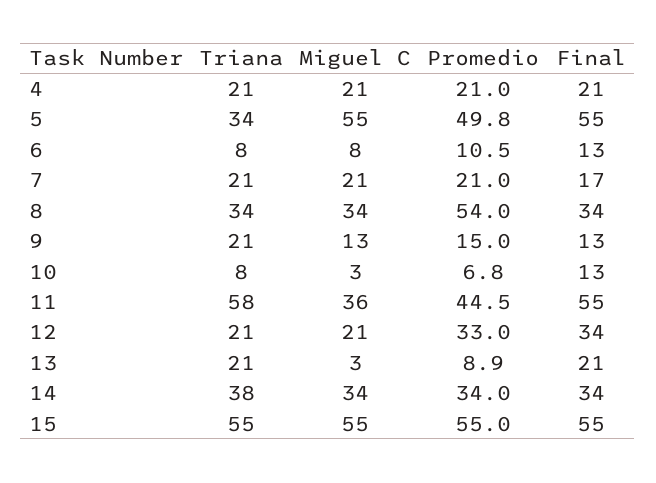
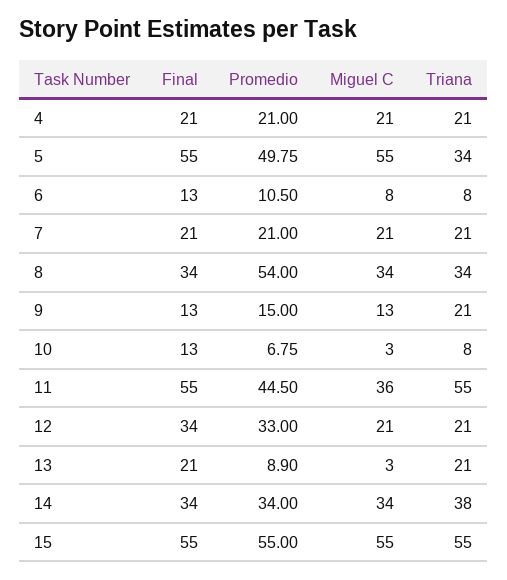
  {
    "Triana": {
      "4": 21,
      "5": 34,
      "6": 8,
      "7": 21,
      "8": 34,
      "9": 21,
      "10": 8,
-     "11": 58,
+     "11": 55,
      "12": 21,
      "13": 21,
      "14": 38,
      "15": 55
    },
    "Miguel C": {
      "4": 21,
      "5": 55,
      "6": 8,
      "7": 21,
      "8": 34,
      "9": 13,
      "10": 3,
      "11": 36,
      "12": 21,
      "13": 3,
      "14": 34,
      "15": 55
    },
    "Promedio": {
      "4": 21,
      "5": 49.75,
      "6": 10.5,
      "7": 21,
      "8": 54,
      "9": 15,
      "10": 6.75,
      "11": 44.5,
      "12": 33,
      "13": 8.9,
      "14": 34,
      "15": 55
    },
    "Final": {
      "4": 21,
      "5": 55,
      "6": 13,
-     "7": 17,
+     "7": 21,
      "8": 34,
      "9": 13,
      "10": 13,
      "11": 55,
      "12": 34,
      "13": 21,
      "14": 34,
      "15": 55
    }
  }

※ ※ ※

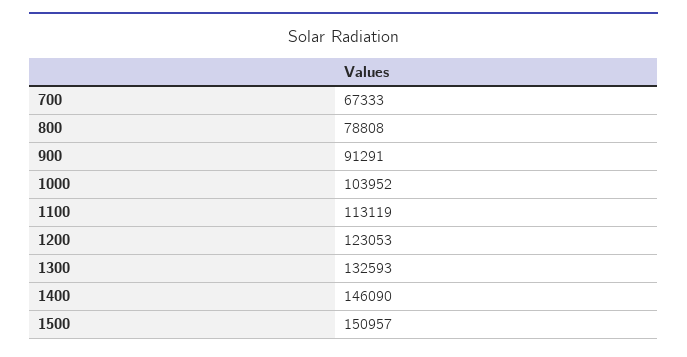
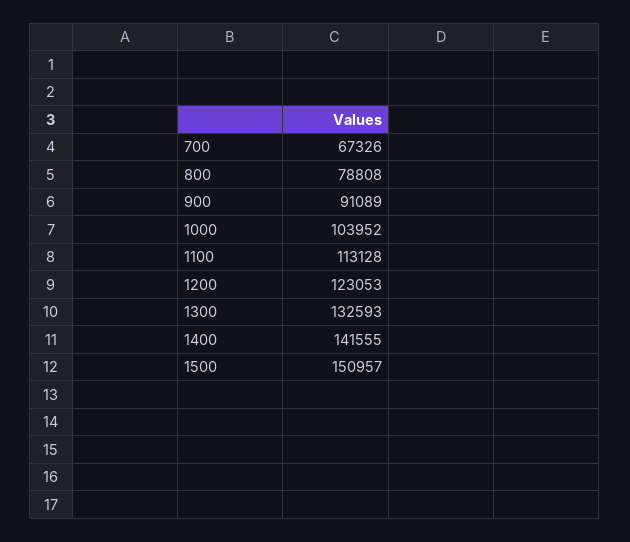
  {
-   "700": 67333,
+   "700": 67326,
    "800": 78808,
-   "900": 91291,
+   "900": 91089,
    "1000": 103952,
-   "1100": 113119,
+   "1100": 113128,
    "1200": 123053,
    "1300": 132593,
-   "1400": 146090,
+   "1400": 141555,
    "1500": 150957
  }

※ ※ ※

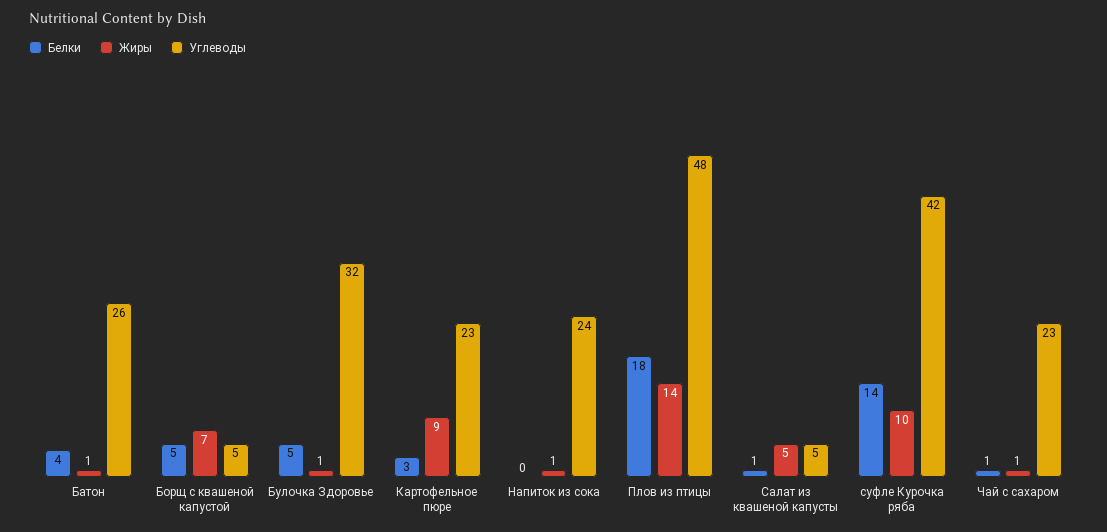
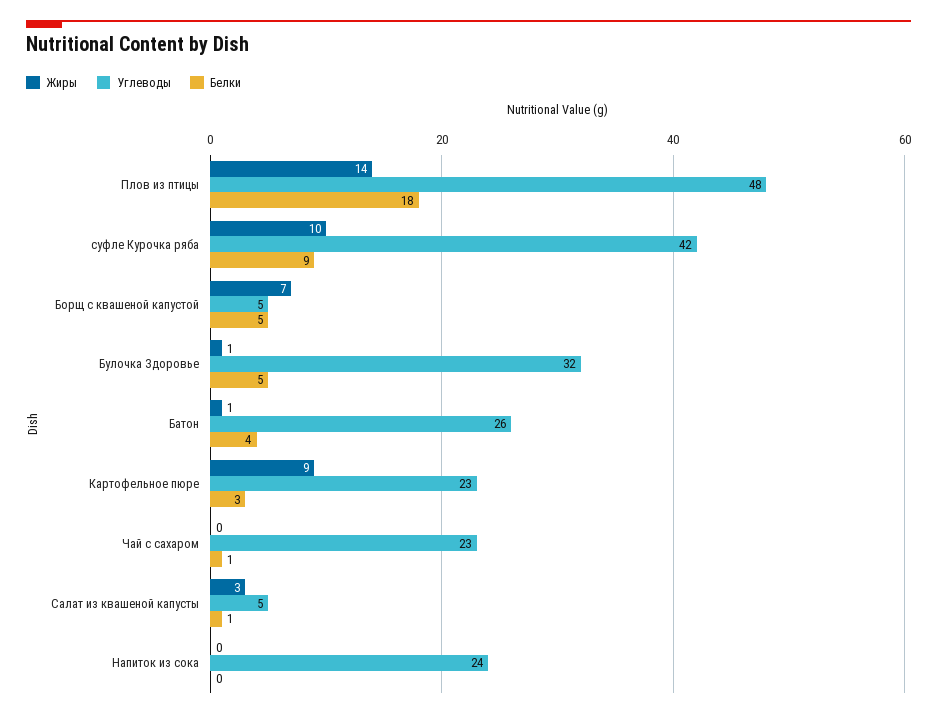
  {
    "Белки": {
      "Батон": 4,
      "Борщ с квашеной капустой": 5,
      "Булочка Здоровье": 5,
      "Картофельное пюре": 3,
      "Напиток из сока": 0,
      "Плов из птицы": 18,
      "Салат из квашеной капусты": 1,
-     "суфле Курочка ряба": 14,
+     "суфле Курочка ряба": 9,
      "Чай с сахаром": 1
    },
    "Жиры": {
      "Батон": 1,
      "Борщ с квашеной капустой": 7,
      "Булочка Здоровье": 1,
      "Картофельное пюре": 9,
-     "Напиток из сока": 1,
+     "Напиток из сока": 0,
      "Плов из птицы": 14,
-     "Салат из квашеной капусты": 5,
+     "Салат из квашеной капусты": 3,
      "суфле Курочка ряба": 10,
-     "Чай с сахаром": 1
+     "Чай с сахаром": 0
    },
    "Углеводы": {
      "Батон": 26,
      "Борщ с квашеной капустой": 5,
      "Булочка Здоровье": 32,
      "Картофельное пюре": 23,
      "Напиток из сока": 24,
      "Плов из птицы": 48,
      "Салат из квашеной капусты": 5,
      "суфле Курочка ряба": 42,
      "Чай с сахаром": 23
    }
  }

※ ※ ※

What you are asked to do. Reply with nothing but the number of lines in the data above that contain "Напиток".

Exercise answer. 4